Aim of the task:
Where in the data does the word "Ninh" appear? Find those lines and copy them.

Data listing:
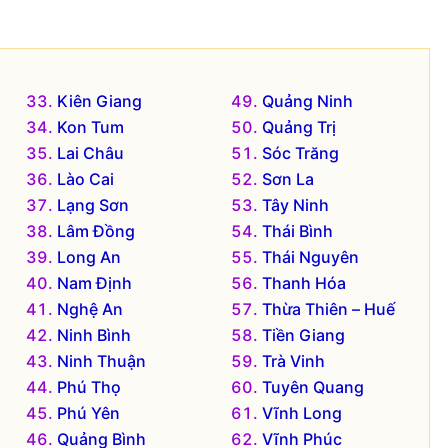
Kiên Giang
Quảng Ninh
Kon Tum
Quảng Trị
Lai Châu
Sóc Trăng
Lào Cai
Sơn La
Lạng Sơn
Tây Ninh
Lâm Đồng
Thái Bình
Long An
Thái Nguyên
Nam Định
Thanh Hóa
Nghệ An
Thừa Thiên – Huế
Ninh Bình
Tiền Giang
Ninh Thuận
Trà Vinh
Phú Thọ
Tuyên Quang
Phú Yên
Vĩnh Long
Quảng Bình
Vĩnh Phúc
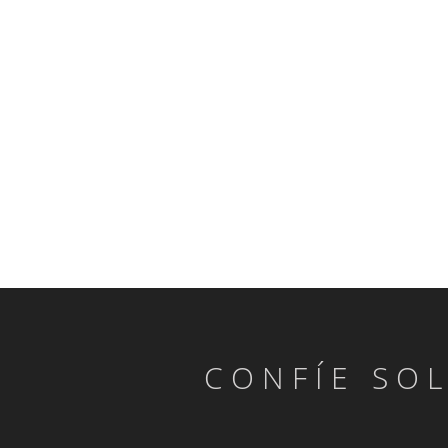
CONFÍE SO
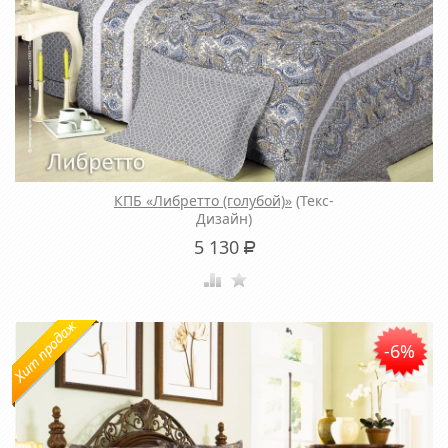
КПБ «Либретто (голубой)»
(Текс-
Дизайн)
5 130
Р
-6%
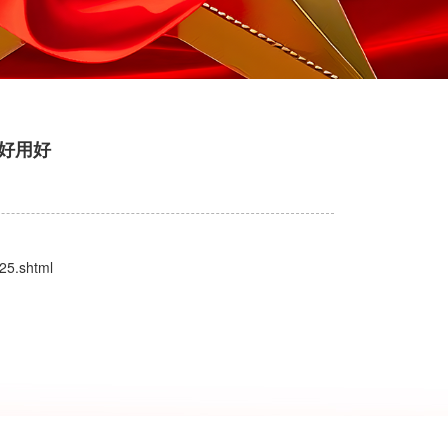
好用好
25.shtml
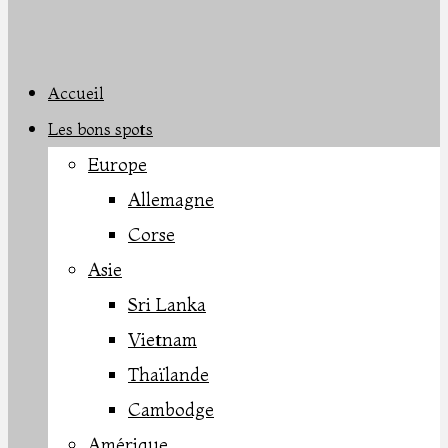
Accueil
Les bons spots
Europe
Allemagne
Corse
Asie
Sri Lanka
Vietnam
Thaïlande
Cambodge
Amérique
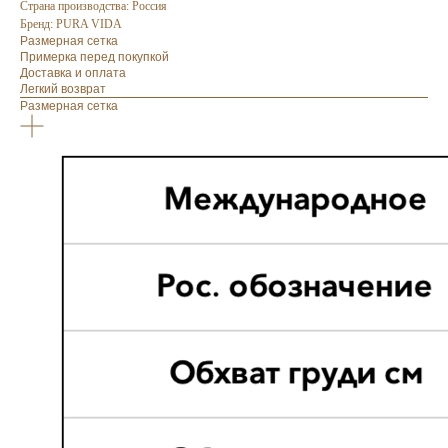
Страна производства: Россия
Бренд: PURA VIDA
Размерная сетка
Примерка перед покупкой
Доставка и оплата
Легкий возврат
Размерная сетка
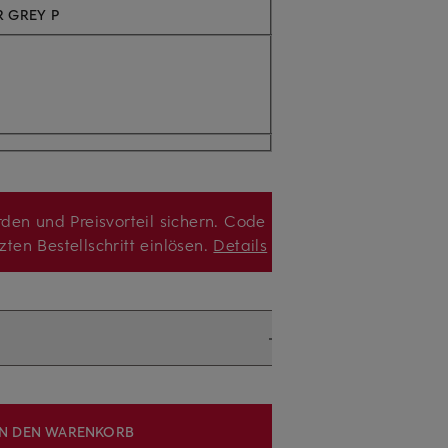
R GREY P
den und Preisvorteil sichern. Code
zten Bestellschritt einlösen.
Details
IN DEN WARENKORB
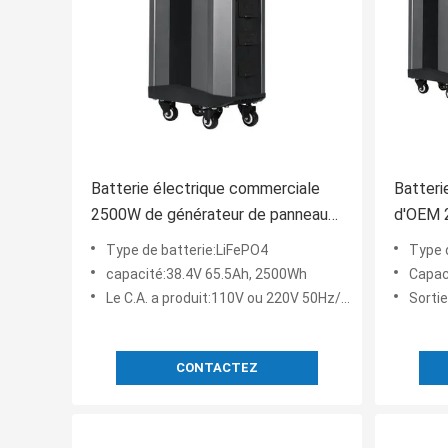
Batterie électrique commerciale
Batteri
2500W de générateur de panneau
d'OEM 2
solaire de MPPT
batteri
Type de batterie:LiFePO4
Type de
système
capacité:38.4V 65.5Ah, 2500Wh
Capac
des urg
Le C.A. a produit:110V ou 220V 50Hz/60Hz
Sortie
campin
CONTACTEZ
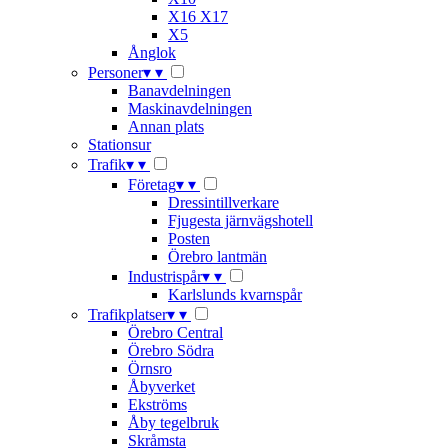
X16 X17
X5
Ånglok
Personer
▾
▾
Banavdelningen
Maskinavdelningen
Annan plats
Stationsur
Trafik
▾
▾
Företag
▾
▾
Dressintillverkare
Fjugesta järnvägshotell
Posten
Örebro lantmän
Industrispår
▾
▾
Karlslunds kvarnspår
Trafikplatser
▾
▾
Örebro Central
Örebro Södra
Örnsro
Åbyverket
Ekströms
Åby tegelbruk
Skråmsta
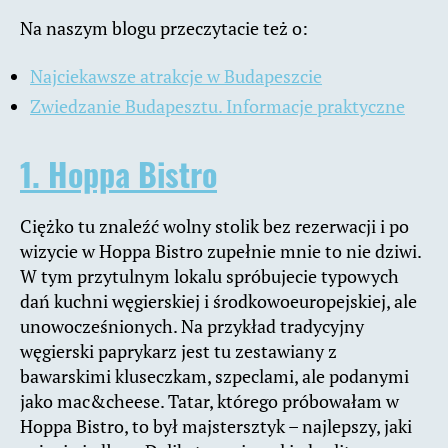
Na naszym blogu przeczytacie też o:
Najciekawsze atrakcje w Budapeszcie
Zwiedzanie Budapesztu. Informacje praktyczne
1. Hoppa Bistro
Ciężko tu znaleźć wolny stolik bez rezerwacji i po
wizycie w Hoppa Bistro zupełnie mnie to nie dziwi.
W tym przytulnym lokalu spróbujecie typowych
dań kuchni węgierskiej i środkowoeuropejskiej, ale
unowocześnionych. Na przykład tradycyjny
węgierski paprykarz jest tu zestawiany z
bawarskimi kluseczkam, szpeclami, ale podanymi
jako mac&cheese. Tatar, którego próbowałam w
Hoppa Bistro, to był majstersztyk – najlepszy, jaki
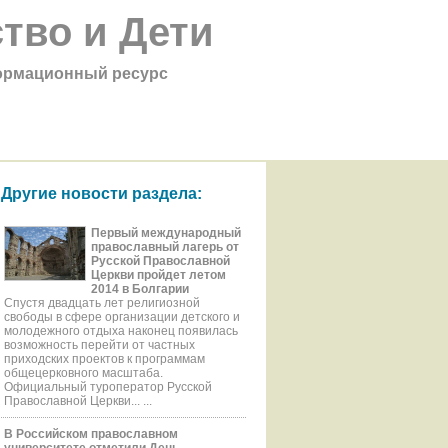
тво и Дети
рмационный ресурс
Другие новости раздела:
Первый международный
православный лагерь от
Русской Православной
Церкви пройдет летом
2014 в Болгарии
Спустя двадцать лет религиозной
свободы в сфере организации детского и
молодежного отдыха наконец появилась
возможность перейти от частных
приходских проектов к программам
общецерковного масштаба.
Официальный туроператор Русской
Православной Церкви... ...
В Российском православном
университете отметили День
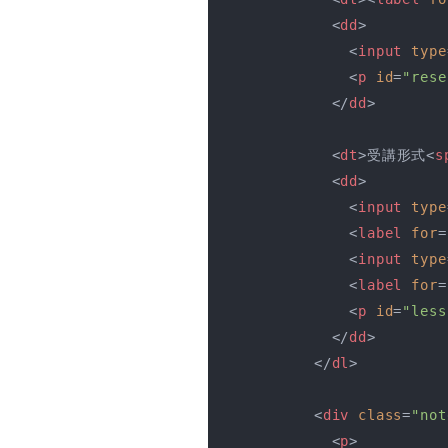
<
dd
>
<
input
type
<
p
id
=
"rese
</
dd
>
<
dt
>
受講形式
<
s
<
dd
>
<
input
type
<
label
for
=
<
input
type
<
label
for
=
<
p
id
=
"less
</
dd
>
</
dl
>
<
div
class
=
"not
<
p
>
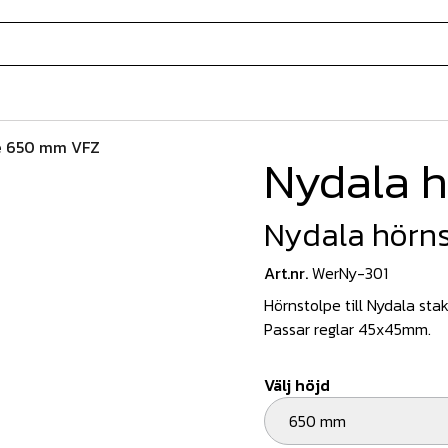
e 650 mm VFZ
Nydala h
Nydala hörn
Art.nr.
WerNy-301
Hörnstolpe till Nydala st
Passar reglar 45x45mm.
Välj höjd
650 mm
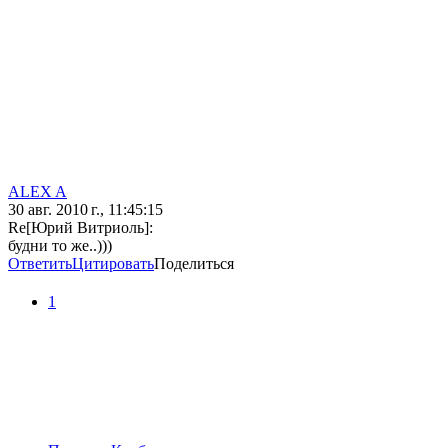
ALEX A
30 авг. 2010 г., 11:45:15
Re[Юрий Витриоль]:
будни то же..)))
Ответить
Цитировать
Поделиться
1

Problem solution:
Quảng Ninh
Tây Ninh
Ninh Bình
Ninh Thuận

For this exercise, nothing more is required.